Savannah’s tourism industry is recording huge numbers, and Richmond Hill can capitalize on that trend.
That was the message that Visit Savannah President Joseph Marinelli told members of the Rotary Club of Richmond Hill during the group’s weekly meeting Feb. 18 at the City Center.
Marinelli told club members that in 2014, the most recent year statistics are available, Savannah had 13.5 million visitors.
Those visitors spent an estimated $2.5 billion in the Savannah market, and helped the market achieve 74 percent hotel occupancy, up from 63 percent in 2012. Marinelli expects those categories to have even higher numbers when the 2015 data are available.
A deeper dig into the numbers showed how Richmond Hill can benefit from that.
Marinelli displayed a chart showing what activities visitors to the Savannah area do on overnight trips. About 28 percent come there to see historic sites, while the average rate of travelers throughout the country is 13 percent of tourists. And when it comes to activities of special interest, 50 percent of overnight travelers to Savannah take in historic places, compared to a 26 percent rate nationally.
“With what you have here in Richmond Hill, there are opportunities to maximize that,” Marinelli said.
Earlier this year, it was announced that the Richmond Hill Historical Society had formed a partnership with the Henry Ford Heritage Association in Michigan. The partnership puts Richmond Hill — which has numerous Ford-related sites — in a group with several other cities nationwide that have historically significant connections to the famed automobile manufacturer.
When Marinelli interviewed for his current position, he asked what the tourism season is like in the region. He was told that things don’t get going until St. Patrick’s Day and tend to peter out by midsummer because of the intense climate. Then, tourism picks up in fall, but is done by Halloween.

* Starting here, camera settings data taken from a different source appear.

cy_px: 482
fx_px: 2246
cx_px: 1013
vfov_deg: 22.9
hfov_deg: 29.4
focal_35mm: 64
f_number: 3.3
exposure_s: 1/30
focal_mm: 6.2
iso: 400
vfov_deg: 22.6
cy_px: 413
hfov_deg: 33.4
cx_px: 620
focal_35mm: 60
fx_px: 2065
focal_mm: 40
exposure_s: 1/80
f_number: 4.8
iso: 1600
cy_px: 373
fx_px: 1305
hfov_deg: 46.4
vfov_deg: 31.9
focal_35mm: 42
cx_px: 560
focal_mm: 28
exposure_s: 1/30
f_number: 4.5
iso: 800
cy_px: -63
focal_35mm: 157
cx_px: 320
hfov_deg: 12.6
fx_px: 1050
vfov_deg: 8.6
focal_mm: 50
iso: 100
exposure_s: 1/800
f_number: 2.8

However, the numbers he presented told a different story. About 24 percent of overnight travelers come to Savannah in the January-March period, 27 percent come in April-June, 25 percent come in July-September, and 24 percent come in October-December. Marinelli said Savannah’s tourism season now typically begins in February, June and July have become good months, and other events help the season stay strong through the end of October.
“Now, (the St. Patrick’s Day celebration) is just another busy weekend for us. It’s a terrific weekend and I don’t mean to minimize it, but almost every weekend is very busy for us,” Marinelli said.

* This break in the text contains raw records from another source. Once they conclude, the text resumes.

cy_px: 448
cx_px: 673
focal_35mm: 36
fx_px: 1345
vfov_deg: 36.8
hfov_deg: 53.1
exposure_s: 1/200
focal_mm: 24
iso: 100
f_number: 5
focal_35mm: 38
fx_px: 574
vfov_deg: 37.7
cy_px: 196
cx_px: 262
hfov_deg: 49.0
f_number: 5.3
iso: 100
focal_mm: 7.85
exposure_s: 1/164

He also described hotel construction underway or recently completed in Savannah, with much of it coming in the form of boutique and specialty hotels. Boutique hotels, he said, typically have about 100 rooms and cater more to international visitors and millennials, or people born in the 1980s or 1990s. And the city’s retail scene is getting stronger, with Broughton Street having nine new, mostly upscale stores preparing to open.
Savannah/Hilton Head International Airport is also adding more cities and flights through airlines such as Allegiant and JetBlue.
The burgeoning Savannah market mirrors what’s going on in the southeastern United States. Marinelli said that during a recent meeting he had in New York with editors with Travel + Leisure magazine, he was told that the Southeast is what the magazine’s readers want to read about.
The under-construction welcome center on Interstate 95 at the South Carolina border also will be a key to helping this region, Marinelli said. The building will have an “elaborate interactive experience” to immerse people in the coastal Georgia atmosphere and convince them to spend the night in the area.
Attractive tax incentives for film and TV production have made Georgia one of the top states in that industry — No. 3, in fact, behind only California and New York, Marinelli said. The Savannah Economic Development Authority gives additional incentives as well, which has increased production in coastal Georgia. Marinelli said the film version of the hit TV show “Baywatch” was going to be shot in South Florida, but moved production to Tybee Island to take advantage of the incentives.